I ran into my first historical roadblock in Chapter Two. I wanted my hero, Deputy Matt Wiley, to give flowers to the heroine. The book is set in 1875 Wyoming in October. The Union Pacific had a huge presence in Cheyenne, and flowers could have been shipped in . . . but this is October. And I wanted her to get a big, beautiful bouquet. That led to research on greenhouses. The earliest greenhouse I could find was later in the decade, and it was in Missouri.
If this book had been set a few years later, flowers would have made perfect sense. But in 1875, I thought it was too much of a stretch. What else could he give her as a token of his appreciation? A fellow writer suggested hair ribbons and I went with it. Those ribbons worked perfectly. Not only were they a fitting gift, they show up throughout the book. If I’d cheated on the history, I’d have missed a great opportunity for a recurring motif.
Another historical tidbit is Pearl’s name. She started off as a secondary character in The Maverick Preacher. When I name secondary characters, I go to the Social Security website where it lists the most common baby names for a year. I enter 1882 or whatever year fits, then mentally pick a number between 1-50. Bingo! That’s the name I use unless it rubs me the wrong way. Pearl’s name was that random. Already I’ve gotten comments from readers about how much they like a name that’s so old fashioned.
And wouldn’t you know it? The imagery is perfect for her character. Just as real pearls are formed from a grain of sand, a wound of sorts, my heroine is recovering from an act of violence in the past.
The last serendipity involves the Texas Rangers. I made the hero a former Ranger before I did a lick of research for this book. He’s an honorable guy, a defender of justice. Being a Ranger fit his personality. When I started researching, I discovered that in the time Matt would have worn the badge, the department had corruption issues. For a while they were the Texas State Police.

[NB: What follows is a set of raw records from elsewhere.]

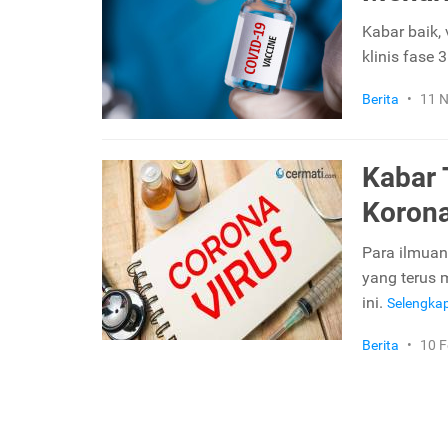
Kabar baik, 
klinis fase 
Berita
•
11 
Kabar 
Korona
Para ilmuan
yang terus 
ini.
Selengka
Berita
•
10 F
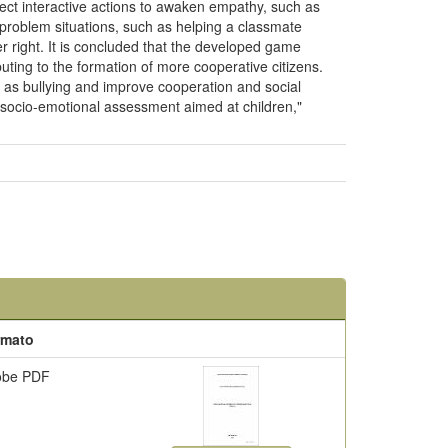
rect interactive actions to awaken empathy, such as
 problem situations, such as helping a classmate
r right. It is concluded that the developed game
uting to the formation of more cooperative citizens.
 as bullying and improve cooperation and social
r socio-emotional assessment aimed at children,"
rmato
obe PDF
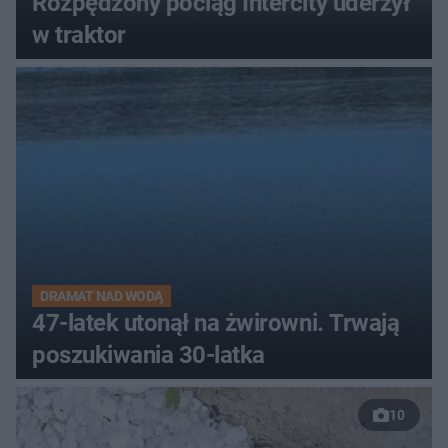
Rozpędzony pociąg Intercity uderzył
w traktor
DRAMAT NAD WODĄ
47-latek utonął na żwirowni. Trwają
poszukiwania 30-latka
10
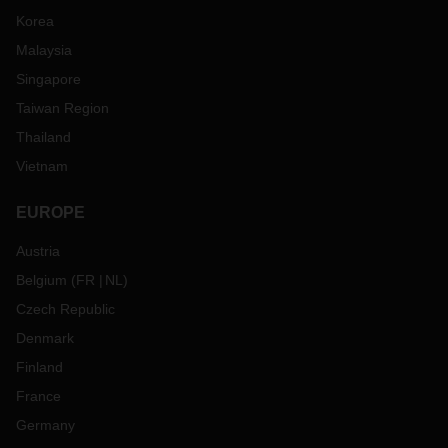
Korea
Malaysia
Singapore
Taiwan Region
Thailand
Vietnam
EUROPE
Austria
Belgium
(
FR
NL
)
Czech Republic
Denmark
Finland
France
Germany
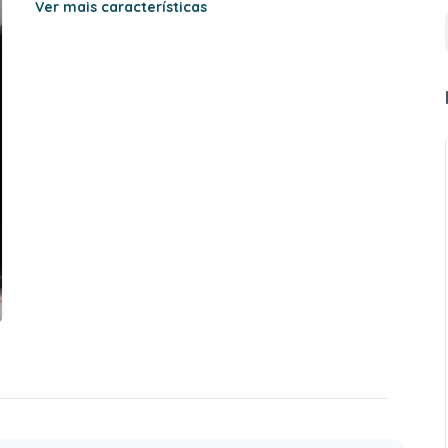
Ver mais características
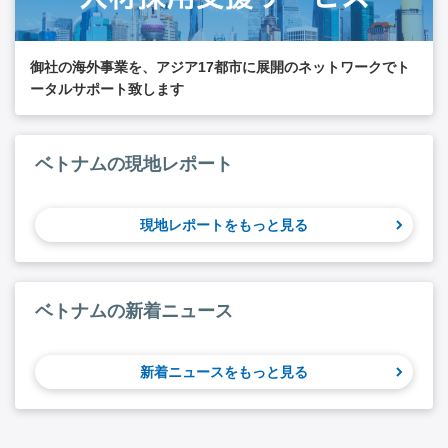
御社の海外事業を、アジア17都市に展開のネットワークでト
ータルサポート致します
ベトナムの現地レポート
現地レポートをもっと見る
ベトナムの新着ニュース
新着ニュースをもっと見る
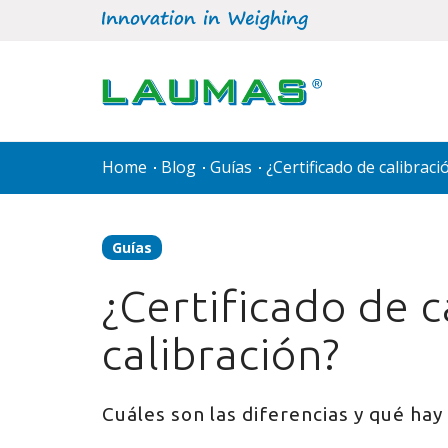
Home
Blog
Guías
¿Certificado de calibrac
Guías
¿Certificado de 
calibración?
Cuáles son las diferencias y qué ha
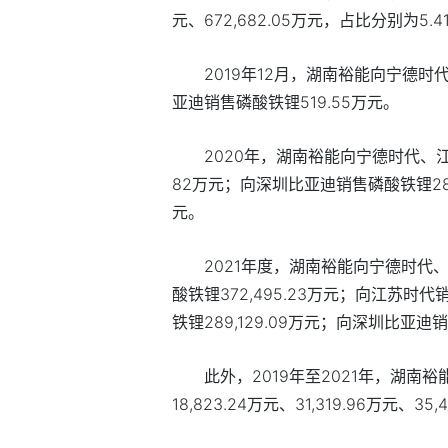
元、
672,682.05
万元，占比分别为
5.4
2019
年
12
月，湖南裕能向宁德时
亚迪销售磷酸铁锂
519.55
万元。
2020
年，湖南裕能向宁德时代、
82
万元；向深圳比亚迪销售磷酸铁锂
2
元。
2021
年度，湖南裕能向宁德时代
酸铁锂
372,495.23
万元；向江苏时代
铁锂
289,129.09
万元；向深圳比亚迪销
此外，
2019
年至
2021
年，湖南裕
18,823.24
万元、
31,319.96
万元、
35,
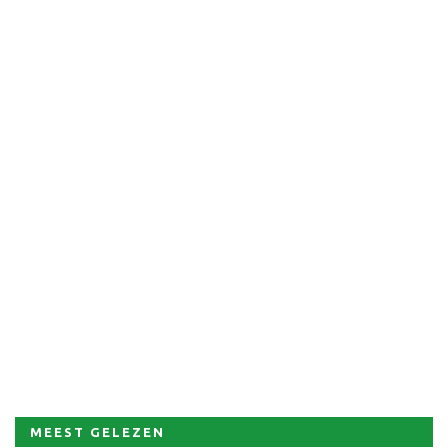
MEEST GELEZEN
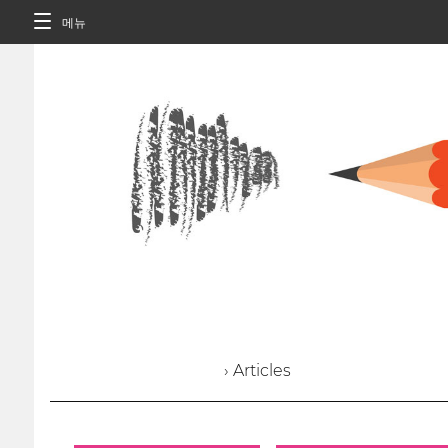
메뉴
› Articles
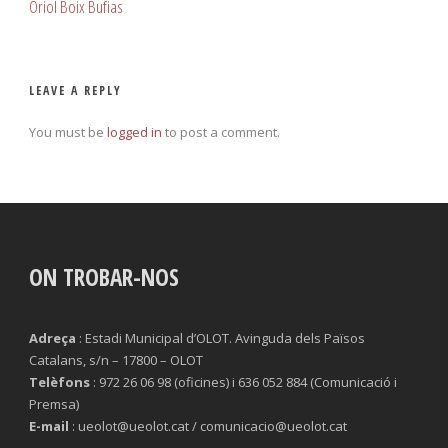
Oriol Boix Bufias
LEAVE A REPLY
You must be
logged in
to post a comment.
ON TROBAR-NOS
Adreça
: Estadi Municipal d’OLOT. Avinguda dels Països
Catalans, s/n – 17800 – OLOT
Telèfons
: 972 26 06 98 (oficines) i 636 052 884 (Comunicació i
Premsa)
E-mail
: ueolot@ueolot.cat / comunicacio@ueolot.cat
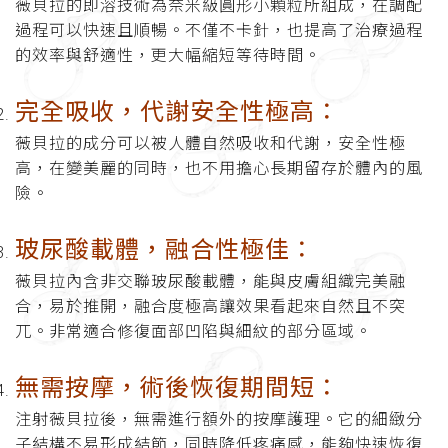
薇貝拉的即溶技術為奈米級圓形小顆粒所組成，在調配
過程可以快速且順暢。不僅不卡針，也提高了治療過程
的效率與舒適性，更大幅縮短等待時間。
完全吸收，代謝安全性極高
：
薇貝拉的成分可以被人體自然吸收和代謝，安全性極
高，在變美麗的同時，也不用擔心長期留存於體內的風
險。
玻尿酸載體，融合性極佳
：
薇貝拉內含非交聯玻尿酸載體，能與皮膚組織完美融
合，易於推開，融合度極高讓效果看起來自然且不突
兀。非常適合修復面部凹陷與細紋的部分區域。
無需按摩，術後恢復期間短：
注射薇貝拉後，無需進行額外的按摩護理。它的細緻分
子結構不易形成結節，同時降低疼痛感，能夠快速恢復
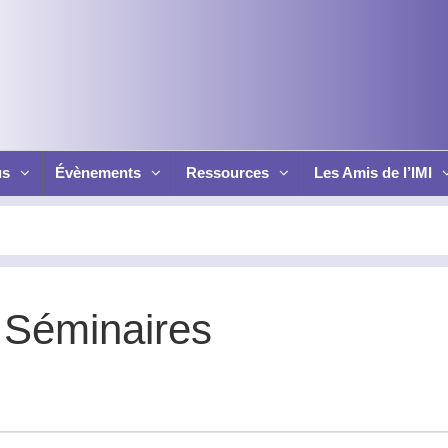
us
Évènements
Ressources
Les Amis de l’IMI
 Séminaires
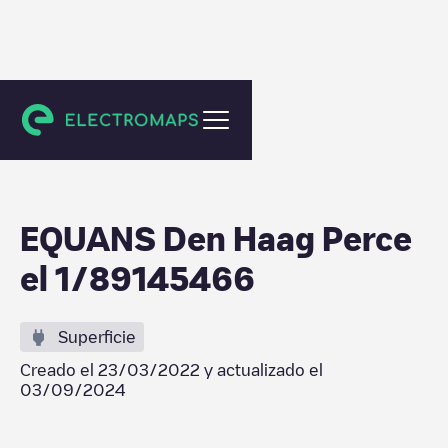
Den Haag
EQUANS Den Haag Perce
el 1/89145466
Superficie
Creado el
23/03/2022
y actualizado el
03/09/2024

My conception and the history didn’t match at all, but this is where history–if respected–gives a fictional character more depth. Not only is Matt a former Texas Ranger, he’s a man who took grave exception to the corruption and fought it. That fight gave him yet another reason to go to Wyoming with his little girl.

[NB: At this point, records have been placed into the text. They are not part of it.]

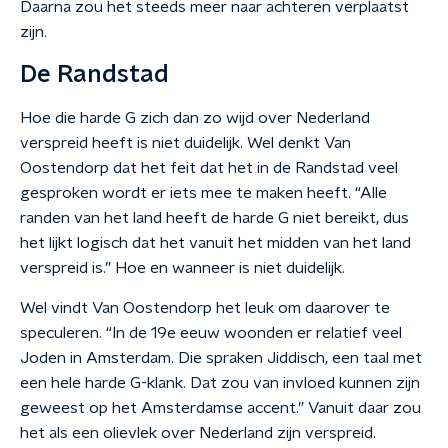
Daarna zou het steeds meer naar achteren verplaatst
zijn.
De Randstad
Hoe die harde G zich dan zo wijd over Nederland
verspreid heeft is niet duidelijk. Wel denkt Van
Oostendorp dat het feit dat het in de Randstad veel
gesproken wordt er iets mee te maken heeft. “Alle
randen van het land heeft de harde G niet bereikt, dus
het lijkt logisch dat het vanuit het midden van het land
verspreid is.” Hoe en wanneer is niet duidelijk.
Wel vindt Van Oostendorp het leuk om daarover te
speculeren. “In de 19e eeuw woonden er relatief veel
Joden in Amsterdam. Die spraken Jiddisch, een taal met
een hele harde G-klank. Dat zou van invloed kunnen zijn
geweest op het Amsterdamse accent.” Vanuit daar zou
het als een olievlek over Nederland zijn verspreid.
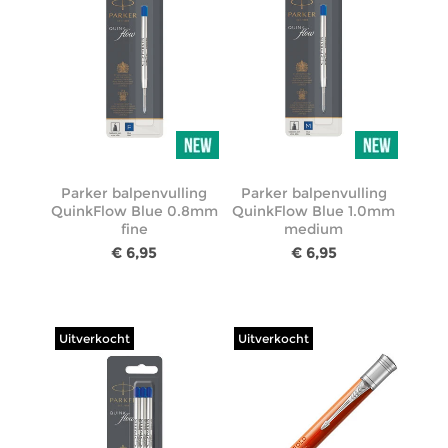
Parker balpenvulling
Parker balpenvulling
QuinkFlow Blue 0.8mm
QuinkFlow Blue 1.0mm
fine
medium
€ 6,95
€ 6,95
Uitverkocht
Uitverkocht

So that’s some of the “behind the scenes” stuff for Wyoming Lawman. Here’s the back cover blurb:
Matrimony? Never again for deputy sheriff Matt Wiley. The only good thing from his first marriage is his daughter. His little girl might want a mother, but Matt knows that no woman should have to deal with his guilty secret, or his anger at God. He’ll do his duty, serve the town of Cheyenne and keep his distance. Yet when courageous single mother Pearl Oliver comes to town, watching from the sidelines isn’t an option–especially when Pearl lands herself in danger. His heart, Pearl’s life and the safety of their town are all at risk. Only the love and faith he thought he’d left behind can help him win his way to happily ever after.